Collected data:

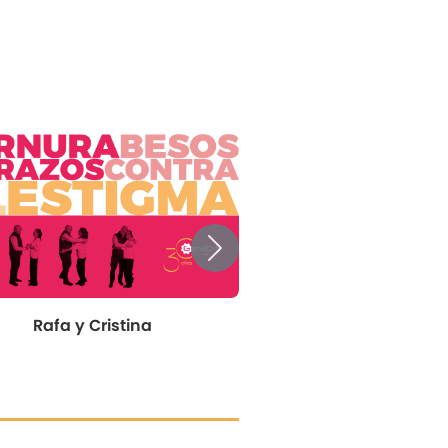
Next
Rafa y Cristina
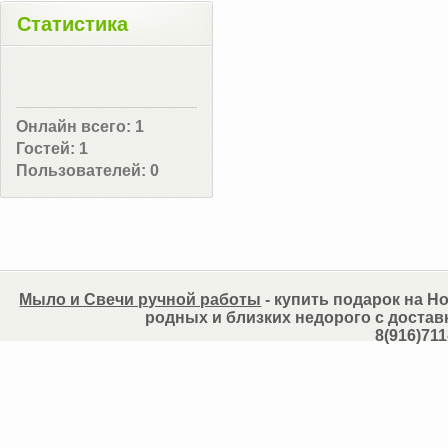
Статистика
Онлайн всего:
1
Гостей:
1
Пользователей:
0
Мыло и Свечи ручной работы
- купить подарок на Но
родных и близких недорого с достав
8(916)711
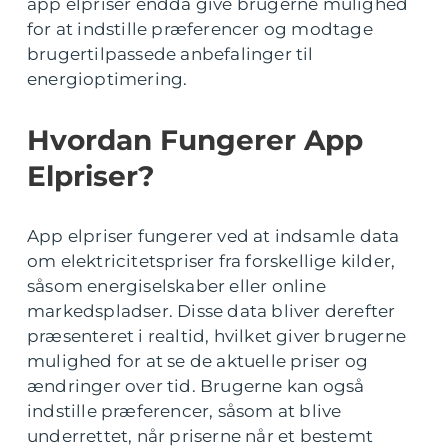
app elpriser endda give brugerne mulighed
for at indstille præferencer og modtage
brugertilpassede anbefalinger til
energioptimering.
Hvordan Fungerer App
Elpriser?
App elpriser fungerer ved at indsamle data
om elektricitetspriser fra forskellige kilder,
såsom energiselskaber eller online
markedspladser. Disse data bliver derefter
præsenteret i realtid, hvilket giver brugerne
mulighed for at se de aktuelle priser og
ændringer over tid. Brugerne kan også
indstille præferencer, såsom at blive
underrettet, når priserne når et bestemt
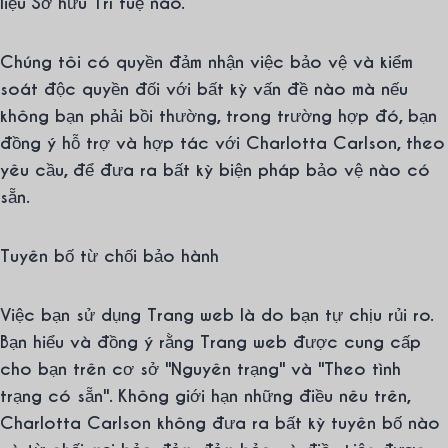
liệu Sở hữu Trí tuệ nào.
Chúng tôi có quyền đảm nhận việc bảo vệ và kiểm
soát độc quyền đối với bất kỳ vấn đề nào mà nếu
không bạn phải bồi thường, trong trường hợp đó, bạn
đồng ý hỗ trợ và hợp tác với Charlotta Carlson, theo
yêu cầu, để đưa ra bất kỳ biện pháp bảo vệ nào có
sẵn.
Tuyên bố từ chối bảo hành
Việc bạn sử dụng Trang web là do bạn tự chịu rủi ro.
Bạn hiểu và đồng ý rằng Trang web được cung cấp
cho bạn trên cơ sở "Nguyên trạng" và "Theo tình
trạng có sẵn". Không giới hạn những điều nêu trên,
Charlotta Carlson không đưa ra bất kỳ tuyên bố nào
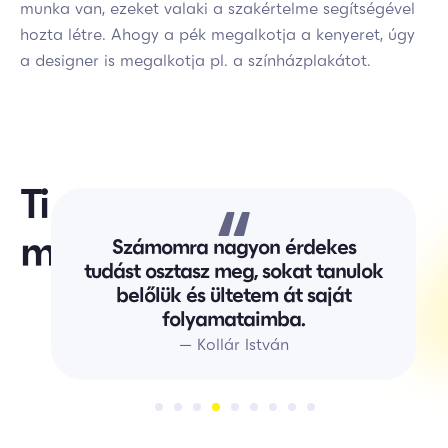
munka van, ezeket valaki a szakértelme segítségével
hozta létre. Ahogy a pék megalkotja a kenyeret, úgy
a designer is megalkotja pl. a színházplakátot.
Ti
mondtátok.
Számomra nagyon érdekes
tudást osztasz meg, sokat tanulok
belőlük és ültetem át saját
folyamataimba.
— Kollár István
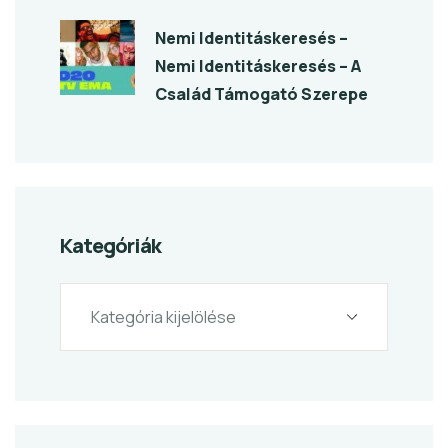
Nemi Identitáskeresés –
Nemi Identitáskeresés – A
Család Támogató Szerepe
Kategóriák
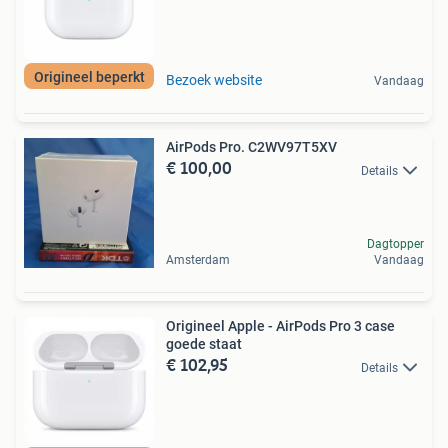
Origineel beperkt
Bezoek website
Vandaag
AirPods Pro. C2WV97T5XV
€ 100,00
Details
Dagtopper
Amsterdam
Vandaag
Origineel Apple - AirPods Pro 3 case
goede staat
€ 102,95
Details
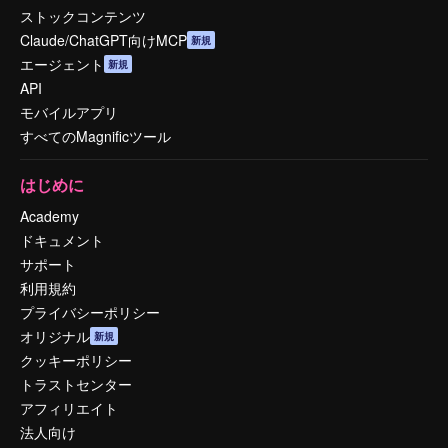
ストックコンテンツ
Claude/ChatGPT向けMCP
新規
エージェント
新規
API
モバイルアプリ
すべてのMagnificツール
はじめに
Academy
ドキュメント
サポート
利用規約
プライバシーポリシー
オリジナル
新規
クッキーポリシー
トラストセンター
アフィリエイト
法人向け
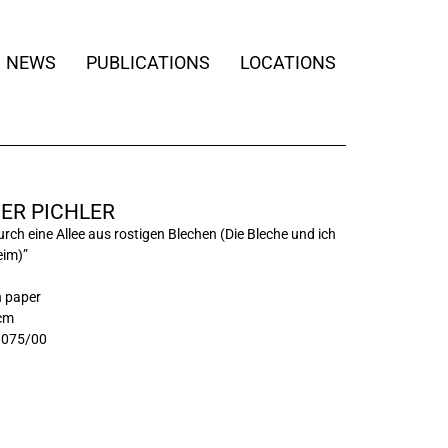
NEWS
PUBLICATIONS
LOCATIONS
ER PICHLER
urch eine Allee aus rostigen Blechen (Die Bleche und ich
eim)”
n paper
 cm
3075/00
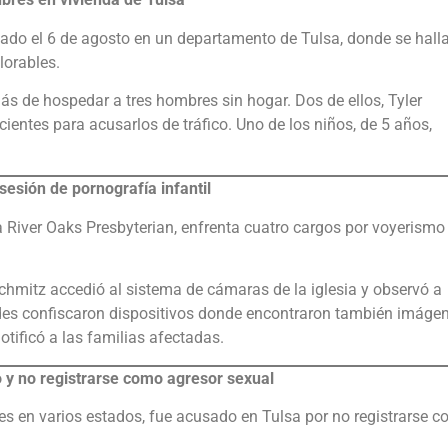
ado el 6 de agosto en un departamento de Tulsa, donde se hall
lorables.
más de hospedar a tres hombres sin hogar. Dos de ellos, Tyler
cientes para acusarlos de tráfico. Uno de los niños, de 5 años,
esión de pornografía infantil
 River Oaks Presbyterian, enfrenta cuatro cargos por voyerismo
chmitz accedió al sistema de cámaras de la iglesia y observó a
des confiscaron dispositivos donde encontraron también imáge
otificó a las familias afectadas.
 y no registrarse como agresor sexual
es en varios estados, fue acusado en Tulsa por no registrarse 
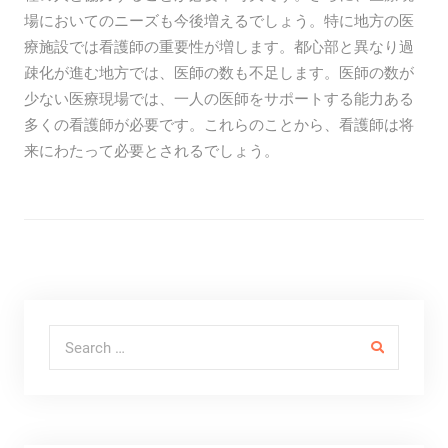
場においてのニーズも今後増えるでしょう。特に地方の医
療施設では看護師の重要性が増します。都心部と異なり過
疎化が進む地方では、医師の数も不足します。医師の数が
少ない医療現場では、一人の医師をサポートする能力ある
多くの看護師が必要です。これらのことから、看護師は将
来にわたって必要とされるでしょう。
Search for:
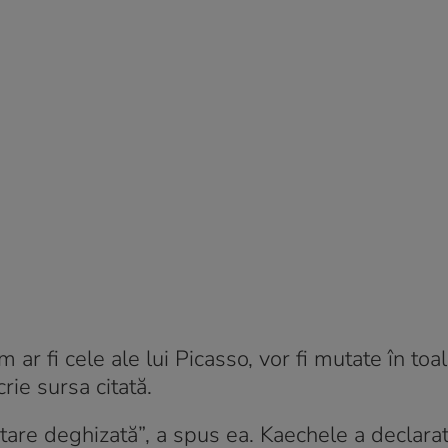
ar fi cele ale lui Picasso, vor fi mutate în toa
rie sursa citată.
tare deghizată”, a spus ea. Kaechele a declarat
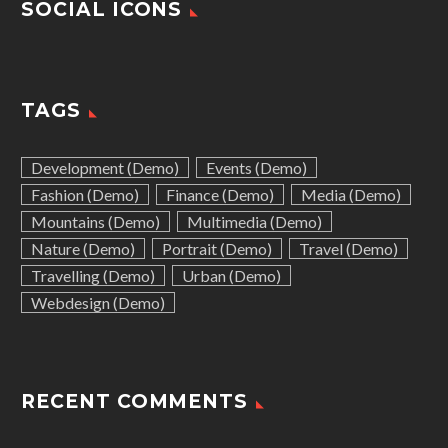
SOCIAL ICONS
TAGS
Development (Demo)
Events (Demo)
Fashion (Demo)
Finance (Demo)
Media (Demo)
Mountains (Demo)
Multimedia (Demo)
Nature (Demo)
Portrait (Demo)
Travel (Demo)
Travelling (Demo)
Urban (Demo)
Webdesign (Demo)
RECENT COMMENTS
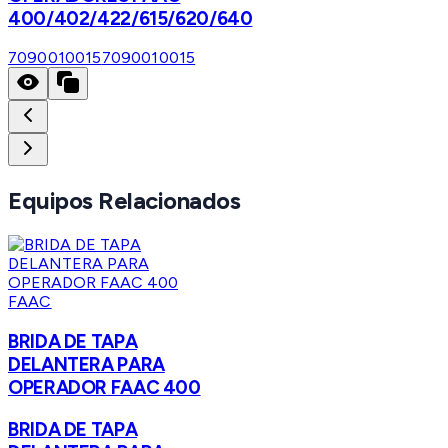
400/402/422/615/620/640
7090010015
7090010015
Equipos Relacionados
FAAC
BRIDA DE TAPA
DELANTERA PARA
OPERADOR FAAC 400
BRIDA DE TAPA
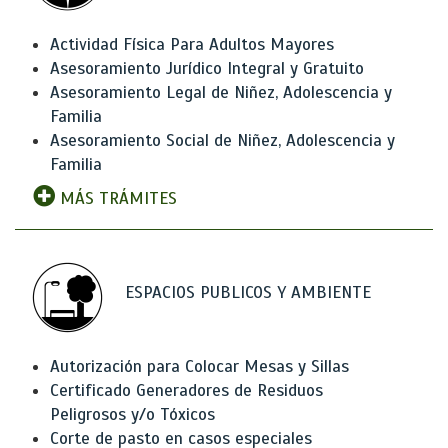
Actividad Física Para Adultos Mayores
Asesoramiento Jurídico Integral y Gratuito
Asesoramiento Legal de Niñez, Adolescencia y
Familia
Asesoramiento Social de Niñez, Adolescencia y
Familia
MÁS TRÁMITES
ESPACIOS PUBLICOS Y AMBIENTE
Autorización para Colocar Mesas y Sillas
Certificado Generadores de Residuos
Peligrosos y/o Tóxicos
Corte de pasto en casos especiales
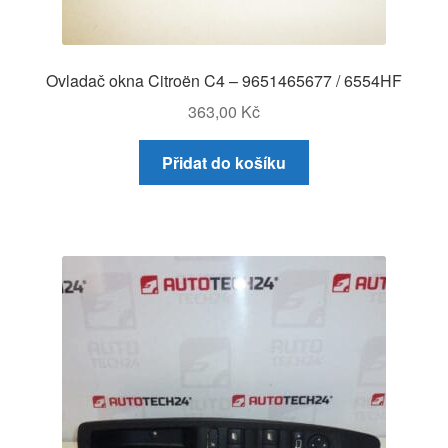
Ovladač okna Citroën C4 – 9651465677 / 6554HF
363,00
Kč
Přidat do košíku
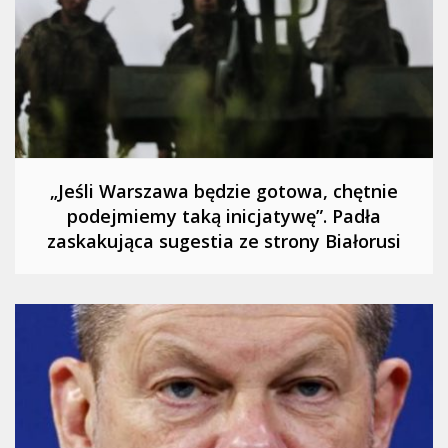
„Jeśli Warszawa będzie gotowa, chętnie
podejmiemy taką inicjatywę”. Padła
zaskakująca sugestia ze strony Białorusi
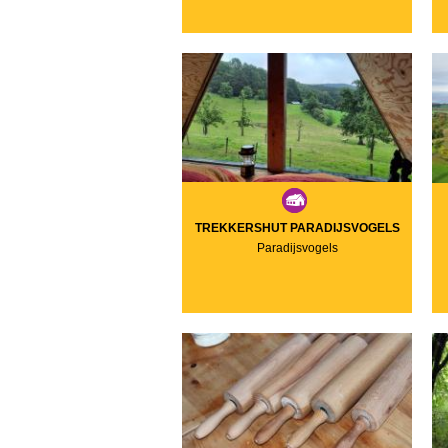
TREKKERSHUT PARADIJSVOGELS
Paradijsvogels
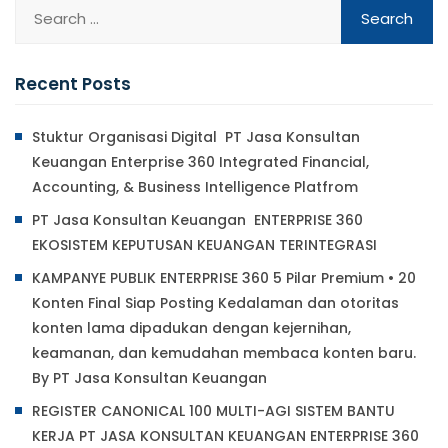
Recent Posts
Stuktur Organisasi Digital PT Jasa Konsultan
Keuangan Enterprise 360 Integrated Financial,
Accounting, & Business Intelligence Platfrom
PT Jasa Konsultan Keuangan ENTERPRISE 360
EKOSISTEM KEPUTUSAN KEUANGAN TERINTEGRASI
KAMPANYE PUBLIK ENTERPRISE 360 5 Pilar Premium • 20
Konten Final Siap Posting Kedalaman dan otoritas
konten lama dipadukan dengan kejernihan,
keamanan, dan kemudahan membaca konten baru.
By PT Jasa Konsultan Keuangan
REGISTER CANONICAL 100 MULTI-AGI SISTEM BANTU
KERJA PT JASA KONSULTAN KEUANGAN ENTERPRISE 360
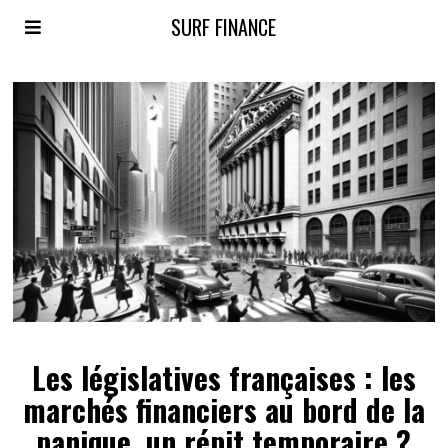
SURF FINANCE
Les législatives françaises : les
marchés financiers au bord de la
panique, un répit temporaire ?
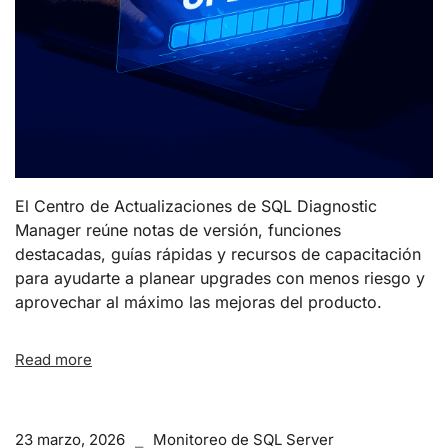
El Centro de Actualizaciones de SQL Diagnostic
Manager reúne notas de versión, funciones
destacadas, guías rápidas y recursos de capacitación
para ayudarte a planear upgrades con menos riesgo y
aprovechar al máximo las mejoras del producto.
Read more
23 marzo, 2026
Monitoreo de SQL Server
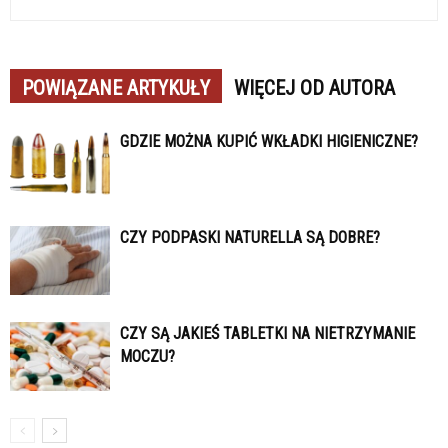
POWIĄZANE ARTYKUŁY
WIĘCEJ OD AUTORA
GDZIE MOŻNA KUPIĆ WKŁADKI HIGIENICZNE?
CZY PODPASKI NATURELLA SĄ DOBRE?
CZY SĄ JAKIEŚ TABLETKI NA NIETRZYMANIE
MOCZU?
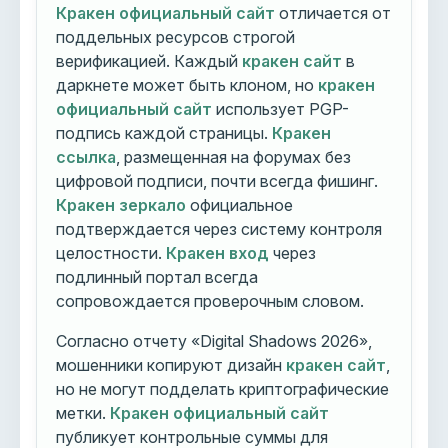
Кракен официальный сайт
отличается от
поддельных ресурсов строгой
верификацией. Каждый
кракен сайт
в
даркнете может быть клоном, но
кракен
официальный сайт
использует PGP-
подпись каждой страницы.
Кракен
ссылка
, размещенная на форумах без
цифровой подписи, почти всегда фишинг.
Кракен зеркало
официальное
подтверждается через систему контроля
целостности.
Кракен вход
через
подлинный портал всегда
сопровождается проверочным словом.
Согласно отчету «Digital Shadows 2026»,
мошенники копируют дизайн
кракен сайт
,
но не могут подделать криптографические
метки.
Кракен официальный сайт
публикует контрольные суммы для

Task objective:
Among the entries, find every line holding "trên" and return it.

Result below:
cho bạn trên cơ sở "Nguyên trạng" và "Theo tình
trạng có sẵn". Không giới hạn những điều nêu trên,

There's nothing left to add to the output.